Tiled framebuffers have a performance benefit because they better model the layout of objects on the screen. They give better locality of reference because each tile is packed tightly in memory, where in a linear framebuffer you might have to skip a thousand pixels ahead to get to the same horizontal offset one line down. Since your spatial locality is better with a tiled framebuffer, your working set fits in your cache better.
Despite this, X's framebuffer core uses linear access. even if the framebuffer appears to be tiled from the GPU's perspective. There may be a performance benefit to making the system framebuffer shadow match the GPU's tile layout. (The wfb software renderer is designed to allow this, but no (open) driver is seriously using it at the moment.) On the other hand, there may not be: the CPU overhead of compensating for the tile layout might outweigh any cache locality benefit.
Framebuffer Access
In general, framebuffer reads absolutely kill performance; we try to do as much work as possible in the write direction only. When CPU readbacks are unavoidable, it is usually more performant to tranfer large blocks of data in and out of framebuffer memory rather than operating on single pixels at a time.
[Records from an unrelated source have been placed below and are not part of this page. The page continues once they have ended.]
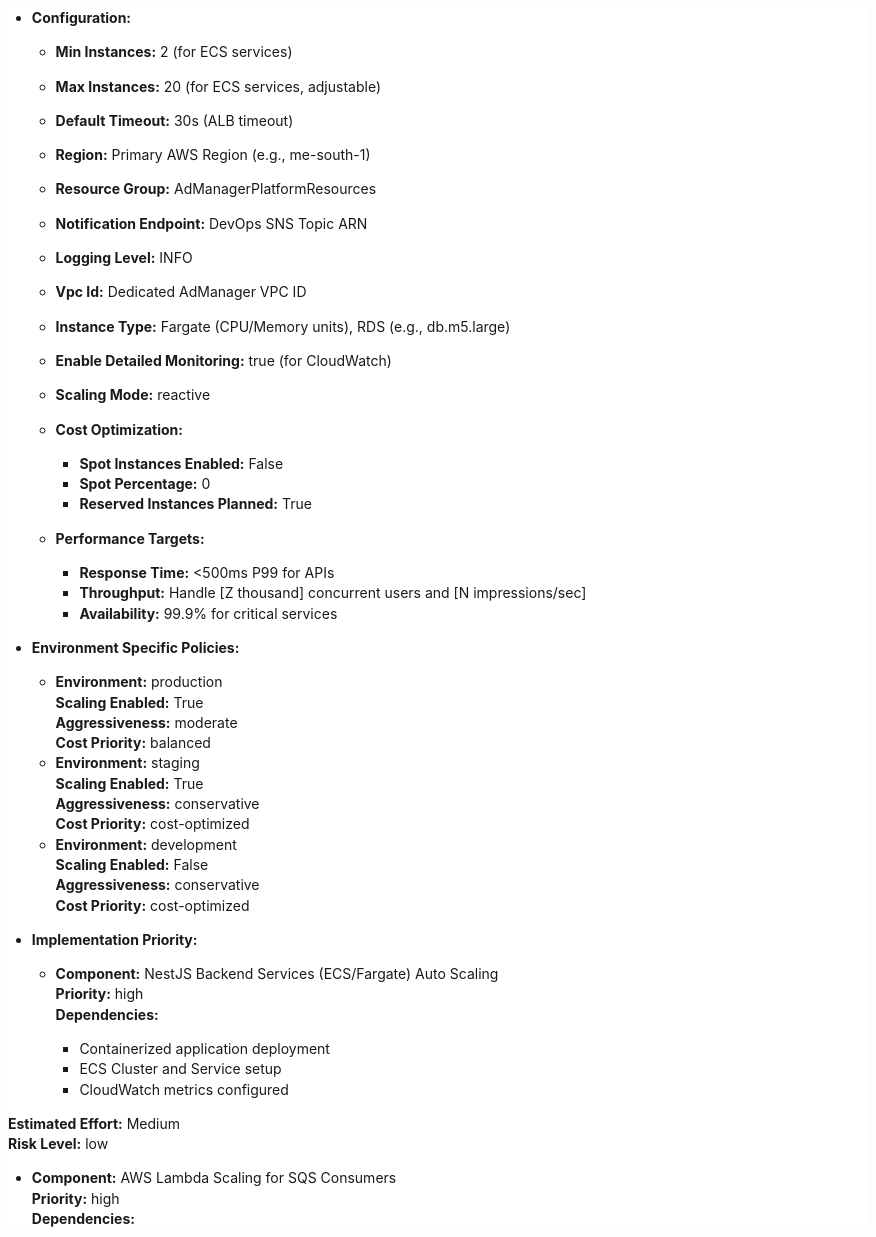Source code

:       
    
    
  - **Configuration:**
    
    - **Min Instances:** 2 (for ECS services)
    - **Max Instances:** 20 (for ECS services, adjustable)
    - **Default Timeout:** 30s (ALB timeout)
    - **Region:** Primary AWS Region (e.g., me-south-1)
    - **Resource Group:** AdManagerPlatformResources
    - **Notification Endpoint:** DevOps SNS Topic ARN
    - **Logging Level:** INFO
    - **Vpc Id:** Dedicated AdManager VPC ID
    - **Instance Type:** Fargate (CPU/Memory units), RDS (e.g., db.m5.large)
    - **Enable Detailed Monitoring:** true (for CloudWatch)
    - **Scaling Mode:** reactive
    - **Cost Optimization:**
      
      - **Spot Instances Enabled:** False
      - **Spot Percentage:** 0
      - **Reserved Instances Planned:** True
      
    - **Performance Targets:**
      
      - **Response Time:** <500ms P99 for APIs
      - **Throughput:** Handle [Z thousand] concurrent users and [N impressions/sec]
      - **Availability:** 99.9% for critical services
      
    
  - **Environment Specific Policies:**
    
    - **Environment:** production  
**Scaling Enabled:** True  
**Aggressiveness:** moderate  
**Cost Priority:** balanced  
    - **Environment:** staging  
**Scaling Enabled:** True  
**Aggressiveness:** conservative  
**Cost Priority:** cost-optimized  
    - **Environment:** development  
**Scaling Enabled:** False  
**Aggressiveness:** conservative  
**Cost Priority:** cost-optimized  
    
  
- **Implementation Priority:**
  
  - **Component:** NestJS Backend Services (ECS/Fargate) Auto Scaling  
**Priority:** high  
**Dependencies:**
    
    - Containerized application deployment
    - ECS Cluster and Service setup
    - CloudWatch metrics configured
    
**Estimated Effort:** Medium  
**Risk Level:** low  
  - **Component:** AWS Lambda Scaling for SQS Consumers  
**Priority:** high  
**Dependencies:**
Thrashing can occur when mixing operations that the hardware can accelerate with ops it can't. It remains an open question as to how to best deal with this. EXA and glamor take the attitude that the card can accelerate pretty much anything you throw at it, which seems pretty reasonable.
Algorithmic Issues
EXA's Render acceleration is adequate, but lacks support for a few things. External alpha is basically unaccelerated.
Trapezoid rasterisation in Render is not hardware accelerated. It almost certainly can't be done on fixed-function GL hardware. The software implementation has been reasonably well tuned, but could probably be better.
3D Rendering
DRI Drivers
TODO: Fill me in.
Mesa Core
The observation about tiling for 2D also applies to Mesa's software rasteriser, although by time you're doing 3D in software you're already in a world of hurt.
Interactive Performance
Prior to 1.19, the X server is single threaded (in 1.19 and later, input runs on a thread instead of from the SIGIO handler). Any operation in the server that takes a significant amount of time to complete will make the server feel laggy. This is common for the Mesa software renderer and the software Render code, but any part of the server could trigger this in theory. We should work to maintain fast execution of all code paths, as the X protocol is fairly hostile to multithreaded implementations. The one exception is the Xinerama case, where we could reasonably want one thread per GPU.
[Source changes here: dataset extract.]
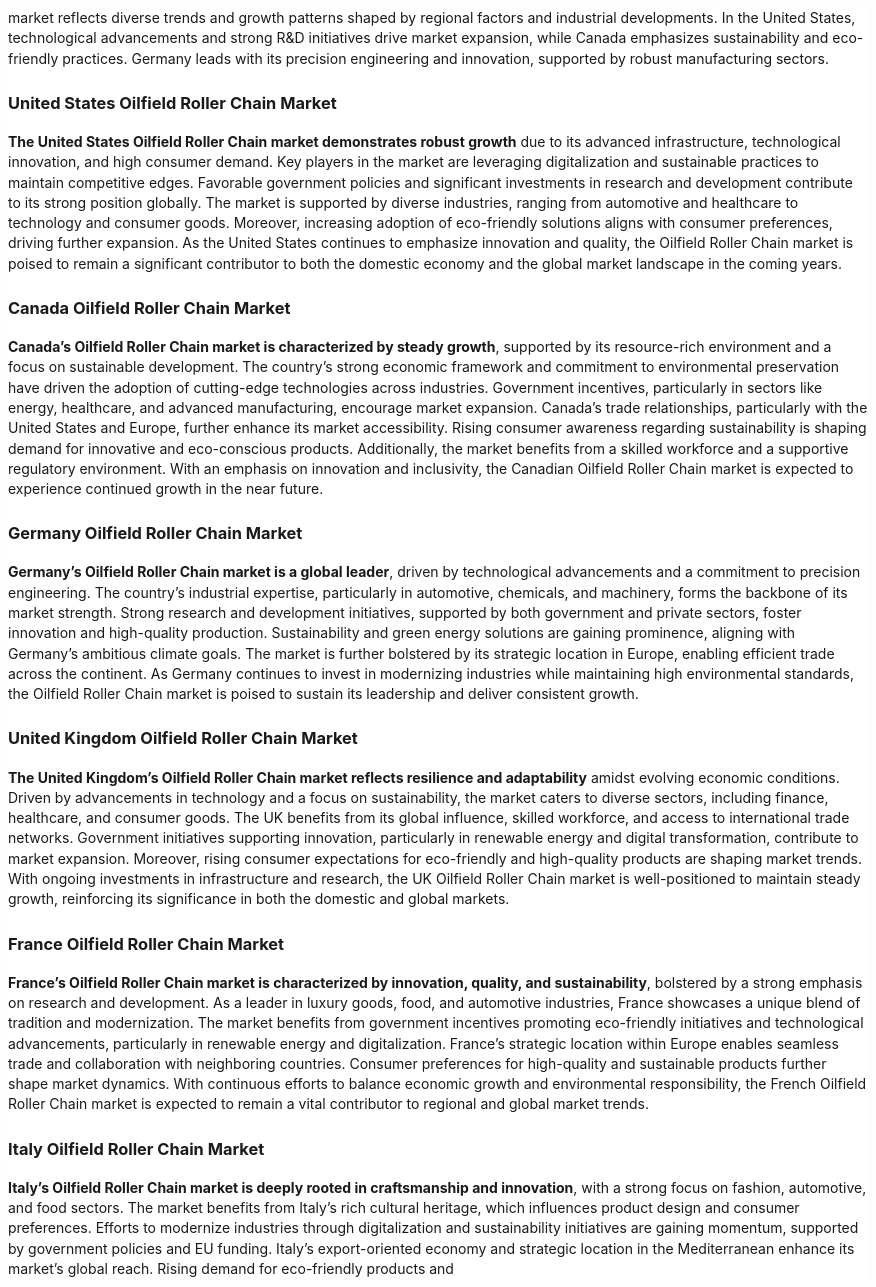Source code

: market reflects diverse trends and growth patterns shaped by regional factors and industrial developments. In the United States, technological advancements and strong R&amp;D initiatives drive market expansion, while Canada emphasizes sustainability and eco-friendly practices. Germany leads with its precision engineering and innovation, supported by robust manufacturing sectors.</span></em></p></blockquote><h3><strong>United States Oilfield Roller Chain Market</strong></h3><p><strong>The United States Oilfield Roller Chain market demonstrates robust growth</strong> due to its advanced infrastructure, technological innovation, and high consumer demand. Key players in the market are leveraging digitalization and sustainable practices to maintain competitive edges. Favorable government policies and significant investments in research and development contribute to its strong position globally. The market is supported by diverse industries, ranging from automotive and healthcare to technology and consumer goods. Moreover, increasing adoption of eco-friendly solutions aligns with consumer preferences, driving further expansion. As the United States continues to emphasize innovation and quality, the Oilfield Roller Chain market is poised to remain a significant contributor to both the domestic economy and the global market landscape in the coming years.</p><h3><strong>Canada Oilfield Roller Chain Market</strong></h3><p><strong>Canada&rsquo;s Oilfield Roller Chain market is characterized by steady growth</strong>, supported by its resource-rich environment and a focus on sustainable development. The country&rsquo;s strong economic framework and commitment to environmental preservation have driven the adoption of cutting-edge technologies across industries. Government incentives, particularly in sectors like energy, healthcare, and advanced manufacturing, encourage market expansion. Canada&rsquo;s trade relationships, particularly with the United States and Europe, further enhance its market accessibility. Rising consumer awareness regarding sustainability is shaping demand for innovative and eco-conscious products. Additionally, the market benefits from a skilled workforce and a supportive regulatory environment. With an emphasis on innovation and inclusivity, the Canadian Oilfield Roller Chain market is expected to experience continued growth in the near future.</p><h3><strong>Germany Oilfield Roller Chain Market</strong></h3><p><strong>Germany&rsquo;s Oilfield Roller Chain market is a global leader</strong>, driven by technological advancements and a commitment to precision engineering. The country&rsquo;s industrial expertise, particularly in automotive, chemicals, and machinery, forms the backbone of its market strength. Strong research and development initiatives, supported by both government and private sectors, foster innovation and high-quality production. Sustainability and green energy solutions are gaining prominence, aligning with Germany&rsquo;s ambitious climate goals. The market is further bolstered by its strategic location in Europe, enabling efficient trade across the continent. As Germany continues to invest in modernizing industries while maintaining high environmental standards, the Oilfield Roller Chain market is poised to sustain its leadership and deliver consistent growth.</p><h3><strong>United Kingdom Oilfield Roller Chain Market</strong></h3><p><strong>The United Kingdom&rsquo;s Oilfield Roller Chain market reflects resilience and adaptability</strong> amidst evolving economic conditions. Driven by advancements in technology and a focus on sustainability, the market caters to diverse sectors, including finance, healthcare, and consumer goods. The UK benefits from its global influence, skilled workforce, and access to international trade networks. Government initiatives supporting innovation, particularly in renewable energy and digital transformation, contribute to market expansion. Moreover, rising consumer expectations for eco-friendly and high-quality products are shaping market trends. With ongoing investments in infrastructure and research, the UK Oilfield Roller Chain market is well-positioned to maintain steady growth, reinforcing its significance in both the domestic and global markets.</p><h3><strong>France Oilfield Roller Chain Market</strong></h3><p><strong>France&rsquo;s Oilfield Roller Chain market is characterized by innovation, quality, and sustainability</strong>, bolstered by a strong emphasis on research and development. As a leader in luxury goods, food, and automotive industries, France showcases a unique blend of tradition and modernization. The market benefits from government incentives promoting eco-friendly initiatives and technological advancements, particularly in renewable energy and digitalization. France&rsquo;s strategic location within Europe enables seamless trade and collaboration with neighboring countries. Consumer preferences for high-quality and sustainable products further shape market dynamics. With continuous efforts to balance economic growth and environmental responsibility, the French Oilfield Roller Chain market is expected to remain a vital contributor to regional and global market trends.</p><h3><strong>Italy Oilfield Roller Chain Market</strong></h3><p><strong>Italy&rsquo;s Oilfield Roller Chain market is deeply rooted in craftsmanship and innovation</strong>, with a strong focus on fashion, automotive, and food sectors. The market benefits from Italy&rsquo;s rich cultural heritage, which influences product design and consumer preferences. Efforts to modernize industries through digitalization and sustainability initiatives are gaining momentum, supported by government policies and EU funding. Italy&rsquo;s export-oriented economy and strategic location in the Mediterranean enhance its market&rsquo;s global reach. Rising demand for eco-friendly products and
One of the worst performance issues X has is making opaque resizes fast. Since the window manager is in a separate process from the application, there are two round trip cycles involved, which makes the latency issues described above worse. There are several possibilities for working around this. One is to move responsibility for window decorations into the client; gtk3 implements this. Another would be to load some portion of the window manager in-process with the X server.
Perceptual Performance
Most X drivers do not synchronize their drawing to the vertical retrace signal from the monitor. (To be fair, very few windowing systems do this consistently, even MacOS X.) This leads to a tearing appearance on some drawing operations, which looks slow. If the vertical retrace signal could be exposed through the SYNC extension, applications could defer their rendering slightly and reduce or eliminate tearing. This requires extending each driver to support this, as well as adding a little support code to the server itself.
The un-Composited model of X operation requires many round trip operations to redraw areas when they are exposed (window move, etc.). using a trivial compositor is almost always a more pleasant experience than uncomposited X.